Je leur ai donné jusqu'à la fin de l'année. Cet exercice doit me permettre de dégager des ressources pour améliorer la condition militaire et financer des programmes.
Que signifie votre "revue des programmes" ?
Il s'agit d'examiner nos besoins en fonction du contrat opérationnel attribué aux armées, après la rédaction du livre blanc, début 2008, qui évaluera les risques, les menaces, analysera notre place dans les alliances et en déduira les missions de nos armées et les moyens dont elles ont besoin.
Dont le second porte-avions ?
Nous travaillons dans la perspective de le réaliser avec les Britanniques. Je ferai le point samedi avec mon homologue, Desmond Browne, sur leur volonté de poursuivre la coopération. Mais le second porte-avions n'est pas remis en question.
Et s'ils veulent arrêter ?
Nous verrons bien. Ce serait un souci de plus car ce programme de 2,5 milliards d'euros peut-être allégé de quelques centaines de millions par la coopération industrielle avec les Britanniques.
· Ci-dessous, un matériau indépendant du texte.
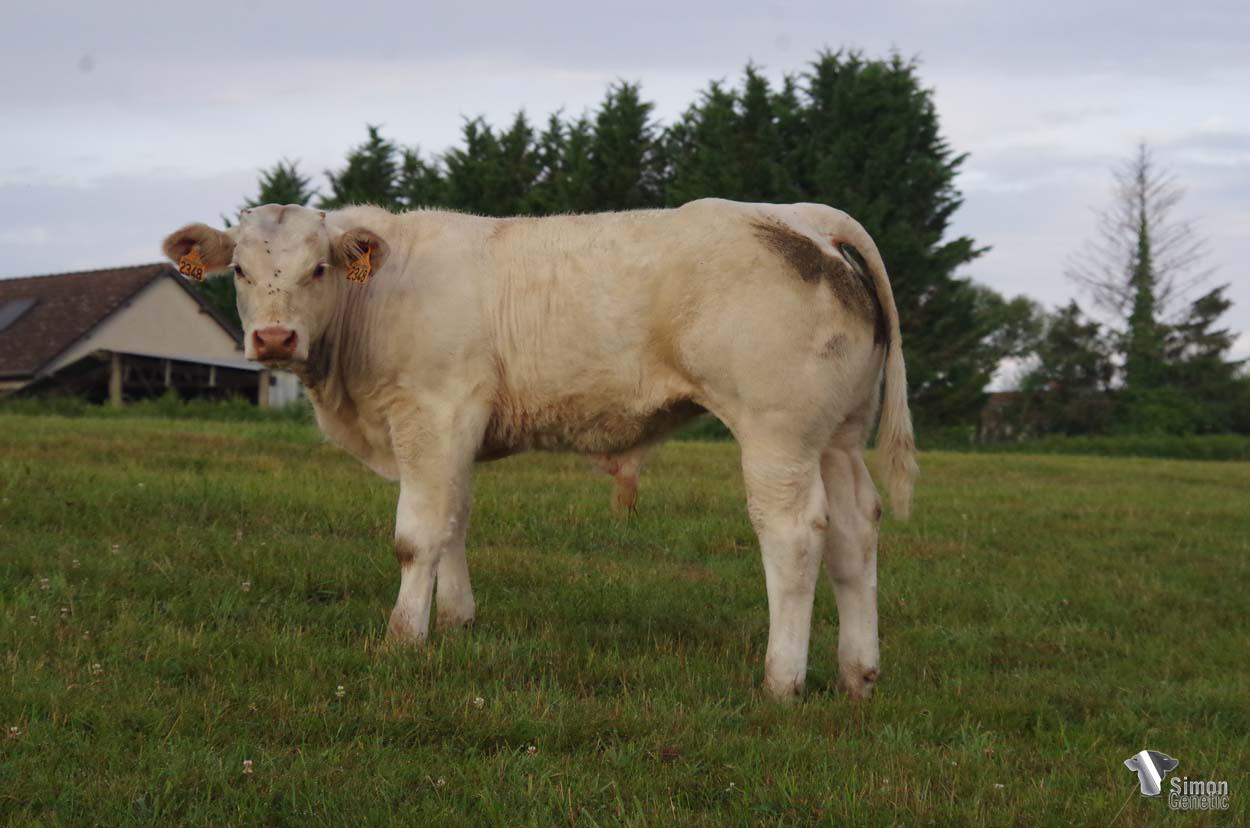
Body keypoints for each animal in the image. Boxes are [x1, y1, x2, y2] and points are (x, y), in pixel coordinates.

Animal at [161, 199, 917, 700]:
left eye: (319, 268)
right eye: (241, 273)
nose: (274, 339)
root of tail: (804, 216)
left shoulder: (432, 413)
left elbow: (416, 535)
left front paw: (404, 638)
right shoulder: (456, 430)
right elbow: (454, 522)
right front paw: (456, 621)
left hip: (776, 431)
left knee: (793, 535)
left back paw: (782, 679)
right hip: (836, 437)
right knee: (855, 533)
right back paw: (859, 675)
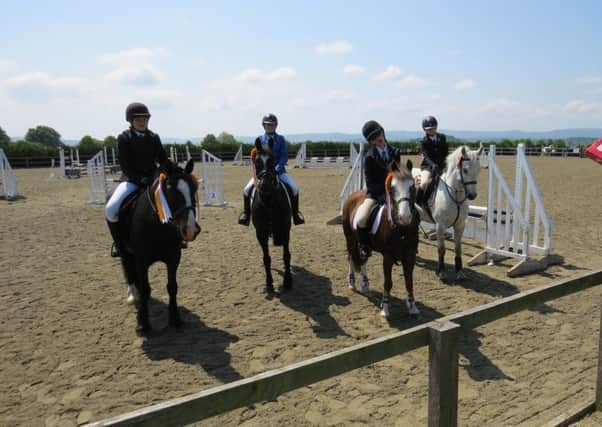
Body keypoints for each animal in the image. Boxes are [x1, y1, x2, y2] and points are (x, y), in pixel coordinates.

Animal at [116, 159, 200, 336]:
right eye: (171, 192)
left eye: (194, 189)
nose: (191, 230)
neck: (157, 225)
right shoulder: (141, 261)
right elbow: (145, 289)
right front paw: (143, 324)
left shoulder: (174, 257)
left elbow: (172, 287)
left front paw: (175, 319)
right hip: (125, 252)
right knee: (128, 270)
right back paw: (133, 296)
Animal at [250, 137, 292, 298]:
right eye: (256, 161)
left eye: (273, 160)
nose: (265, 185)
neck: (269, 200)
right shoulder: (260, 233)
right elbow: (266, 258)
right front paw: (269, 284)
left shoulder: (285, 230)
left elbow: (286, 255)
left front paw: (287, 281)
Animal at [340, 157, 420, 318]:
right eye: (393, 188)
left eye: (412, 187)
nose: (405, 217)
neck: (401, 229)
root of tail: (353, 195)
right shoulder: (388, 257)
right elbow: (388, 282)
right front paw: (385, 308)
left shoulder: (410, 256)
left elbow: (409, 281)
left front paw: (412, 306)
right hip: (350, 239)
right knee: (351, 257)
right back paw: (352, 283)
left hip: (365, 245)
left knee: (363, 259)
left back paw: (365, 284)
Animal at [412, 145, 482, 282]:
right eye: (465, 170)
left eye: (478, 170)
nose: (472, 195)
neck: (455, 195)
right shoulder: (440, 226)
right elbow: (441, 249)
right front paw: (441, 273)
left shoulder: (460, 225)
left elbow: (458, 249)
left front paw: (460, 272)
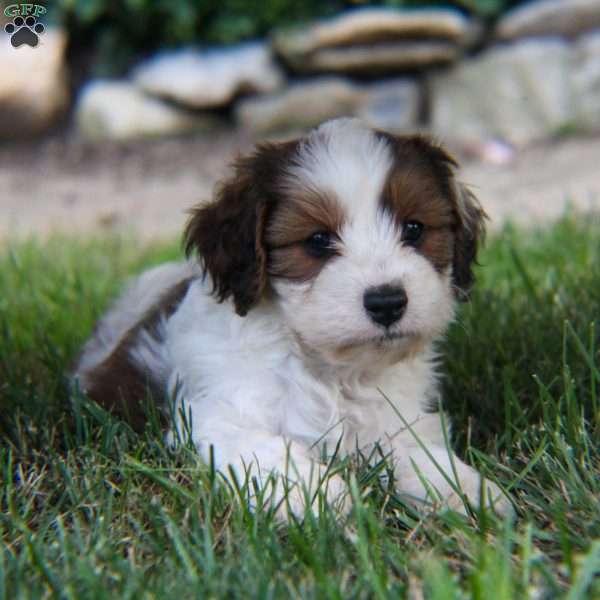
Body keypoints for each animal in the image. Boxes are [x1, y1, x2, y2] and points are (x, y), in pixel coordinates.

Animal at [75, 119, 506, 516]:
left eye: (414, 229)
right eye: (317, 241)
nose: (386, 302)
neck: (329, 369)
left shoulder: (395, 417)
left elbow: (412, 449)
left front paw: (461, 489)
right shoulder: (217, 416)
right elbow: (266, 452)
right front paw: (316, 496)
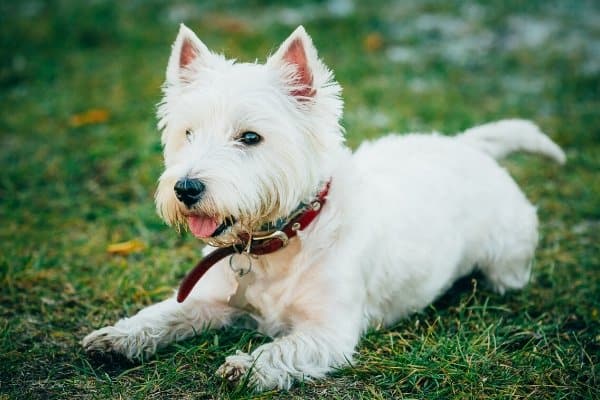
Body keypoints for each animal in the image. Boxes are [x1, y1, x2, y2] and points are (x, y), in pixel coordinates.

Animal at [82, 24, 564, 390]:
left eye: (250, 137)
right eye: (188, 133)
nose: (186, 188)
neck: (275, 242)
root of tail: (469, 146)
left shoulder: (328, 332)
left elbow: (285, 349)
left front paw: (245, 366)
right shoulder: (211, 300)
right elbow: (165, 313)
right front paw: (118, 337)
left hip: (507, 260)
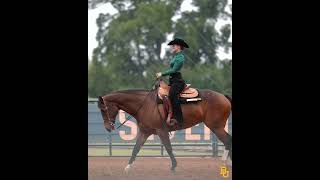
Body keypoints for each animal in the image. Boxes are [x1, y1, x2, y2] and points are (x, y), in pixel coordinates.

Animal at [97, 79, 232, 172]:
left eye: (104, 109)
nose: (108, 127)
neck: (144, 104)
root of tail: (223, 97)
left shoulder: (161, 131)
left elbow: (168, 147)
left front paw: (173, 166)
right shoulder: (145, 132)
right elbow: (136, 148)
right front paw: (128, 167)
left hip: (216, 127)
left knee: (227, 140)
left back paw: (225, 162)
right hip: (217, 127)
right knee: (228, 140)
Y aura-t-il d'autres ajustements ?
Oui, et ils seront d'autant plus faciles à faire que nous aurons la possibilité de mieux exporter. D'où, pour moi, la nécessité absolue de mettre en place un plan stratégique d'exportations. Nous devons faire la même chose que pour Airbus ou nos centrales nucléaires. Le monde entier réarme, sauf l'Europe, mais, sur ce marché dynamique, les commandes à l'industrie française sont en baisse, passées de 7 à 5 milliards d'euros en rythme annuel.
Que souhaitez-vous faire ?
Les industriels doivent continuer à fabriquer les meilleurs produits et l'État doit savoir s'engager. Il faut réviser nos procédures, trop lentes, tisser des relations plus fortes entre les armées et les décideurs des pays acheteurs, créer des liens personnels entre responsables politiques français et étrangers, ce que font très bien les Américains.
Acceptez-vous ce travail de VRP ?
Oui, je le ferai sans complexe. Quand on a une industrie de cette valeur, portée par tout un pays pendant des décennies, qui emploie 350 000 salariés directs et indirects, c'est un devoir de l'aider.